Selain faktor deforestasi, cuaca ekstrem juga disebut menjadi pemicu utama terjadinya banjir. Ia menjelaskan bahwa periode September hingga Februari merupakan fase cuaca ekstrem tahunan di Indonesia. “Saat ini kondisi cuaca ekstrem. Siklus ini terjadi tiap tahun,” katanya.
Meski demikian, ia menilai mitigasi bencana dapat dilakukan dengan lebih baik apabila sistem informasi cuaca di Indonesia bekerja secara optimal. Ia membandingkan kemampuan peringatan dini Indonesia dengan Jepang yang dinilai jauh lebih presisi dan terstruktur.
“Di Jepang, ramalan cuaca tersedia per jam dan per wilayah kecil seperti kecamatan. Informasinya ada di TV publik, transportasi umum, hingga situs pemerintah,” jelasnya. Menurutnya, sistem ini memungkinkan masyarakat mengantisipasi hujan, angin kencang, atau bencana lainnya lebih cepat dan akurat.

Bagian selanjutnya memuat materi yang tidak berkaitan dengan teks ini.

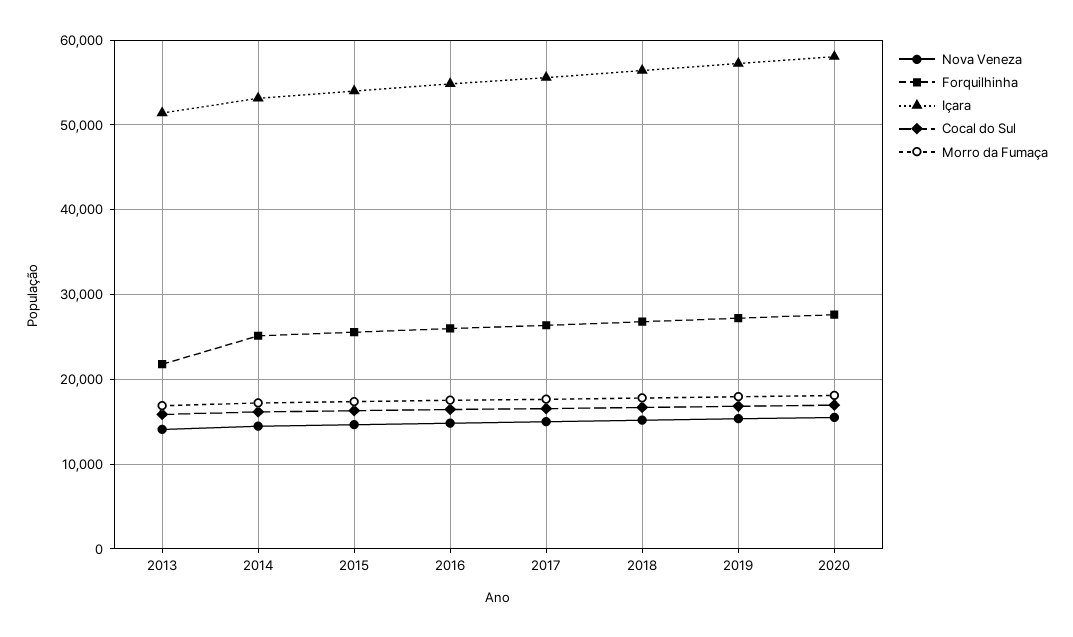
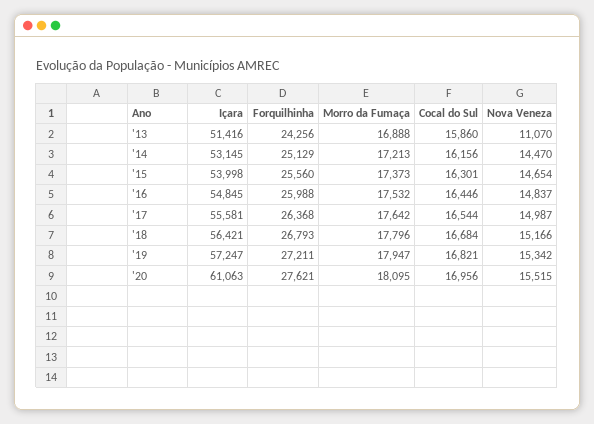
Nova Veneza, 2013: 14000 -> 11070
Forquilhinha, 2013: 22000 -> 24256
Içara, 2020: 58000 -> 61063

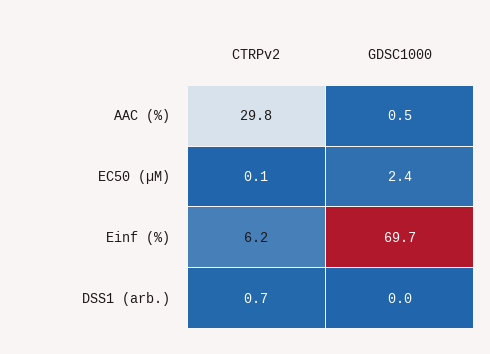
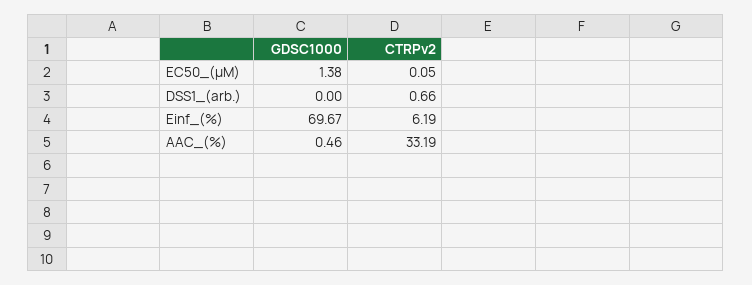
CTRPv2, AAC (%): 29.8 -> 33.19
GDSC1000, EC50 (µM): 2.4 -> 1.38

Ia mengatakan BMKG perlu meningkatkan fungsi informasi dan sosialisasi, termasuk memperkuat kolaborasi dengan BRIN, badan geologi, serta perguruan tinggi. Menurutnya, koordinasi antarlembaga masih lemah sehingga data dan peralatan pemantauan bencana belum terintegrasi dengan baik.
Dalam kesempatan yang sama, Prof Sukir juga mengungkap temuan anomali sinyal MAGDAS (Magnetic Data Acquisition System) di Stasiun Cangar yang dikelola UB. Anomali tersebut muncul berdekatan dengan aktivitas erupsi Gunung Semeru. “Ada sinyal besar di Cangar, sementara stasiun lain di Malaysia atau Australia tidak merekamnya,” ujarnya.
Meskipun demikian, ia sebagai akademisi tidak memiliki wewenang memberikan peringatan dini kepada masyarakat. Kewenangan tersebut berada pada Pusat Vulkanologi dan Mitigasi Bencana Geologi (PVMBG). “Kami hanya melakukan analisis. Peringatan resmi adalah kewenangan PVMBG,” tegasnya.
Ia menambahkan, setiap gunung api memiliki karakteristik berbeda, sehingga penelitian khusus diperlukan untuk menentukan pola aktivitas dan ambang batas masing-masing gunung. “Gunung api punya napas berbeda-beda. Tidak bisa digeneralisasi,” katanya.
Prof Sukir berharap pemerintah memperkuat pengawasan lingkungan, meningkatkan akurasi informasi cuaca, serta menstandardisasi peralatan pemantauan bencana di seluruh lembaga. Menurutnya, langkah-langkah tersebut penting untuk meningkatkan kepercayaan masyarakat dan mengurangi risiko bencana di masa depan.